The IRC has been lobbying for additional RRF grants for months and today made perhaps its strongest case yet with its new survey results. In addition to its December sales numbers, the survey shows that nearly 50% of businesses without federal grants were forced to lay off staff because of a COVID-19-related closure or lack of sales. This is compared to 33% of businesses that received an RRF grant.
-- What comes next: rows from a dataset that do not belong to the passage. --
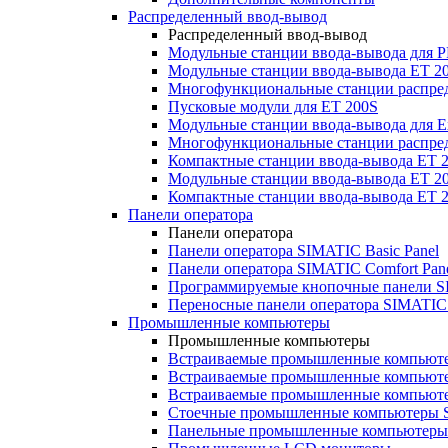
Распределенный ввод-вывод
Распределенный ввод-вывод
Модульные станции ввода-вывода для
Модульные станции ввода-вывода ET 2
Многофункциональные станции распред
Пусковые модули для ET 200S
Модульные станции ввода-вывода для E
Многофункциональные станции распред
Компактные станции ввода-вывода ET 
Модульные станции ввода-вывода ET 20
Компактные станции ввода-вывода ET 
Панели оператора
Панели оператора
Панели оператора SIMATIC Basic Panel
Панели оператора SIMATIC Comfort Pan
Программируемые кнопочные панели S
Переносные панели оператора SIMATIC 
Промышленные компьютеры
Промышленные компьютеры
Встраиваемые промышленные компьют
Встраиваемые промышленные компью
Встраиваемые промышленные компью
Стоечные промышленные компьютеры 
Панельные промышленные компьютеры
Further, the organization notes that 42% of businesses that did not receive grants are in danger of filing or have filed for bankruptcy, compared to just 20% of those who received grants. Nearly 30% of businesses without RRF funding are bracing for an eviction, versus 10% of those that received funding.
“This data makes clear what we’ve been saying all along: independent restaurant and bar owners left out of the Restaurant Revitalization Fund are taking on massive debts, laying off employees, and selling personal assets to stay in operation,” Erika Polmar, executive director of the Independent Restaurant Coalition, said in a statement “The Omicron surge has pushed many restaurants to the brink, especially those still waiting for Restaurant Revitalization Fund grants. These businesses are filing for bankruptcy and receiving eviction notices after crying out for help for nearly two years.”
Last week, the IRC released a letter signed by current and former mayors from 27 cities calling on members of Congress to replenish the RRF. Additionally, nearly 30 winemakers, restaurant suppliers and trade groups, including Toast, Baldor Foods, US FoodsUSFD and DoorDash, have called on Congress to refill the RRF. Thus far, 295 lawmakers in the House of Representatives and 52 members of the Senate have signed onto four pieces of legislation supporting adding money to the RRF.
“Congress and the Biden Administration need to treat this like the crisis that it is and replenish the RRF. The nearly 200,000 restaurants and bars left behind in the first round of funding do not have much time left,” Polmar added.
Where this effort goes from here is anyone’s guess. There have been glimpses of hope; for example the Washington Post’s report last week that lawmakers were in talks about infusing more funds into hard-hit businesses, including restaurants. And there have been reports to the contrary; for example when a senior Biden official recently dismissed the idea of more stimulus packages because the “economy is booming.” The latter message was reiterated by White House press secretary Jen Psaki, who said, “we don’t have any new prediction of new pending requests or specific requests [for relief packages] and wouldn’t predict that at this moment in time.”
So as the restaurant industry and its allies wait for their specific requests to be noticed, the Omicron variant continues to proliferate, eroding consumer confidence about dining out yet again. That confidence will come back–this lingering crisis has created a pendulum swinging between anxiety and pent-up demand–but when it does there may be even fewer restaurants to choose from.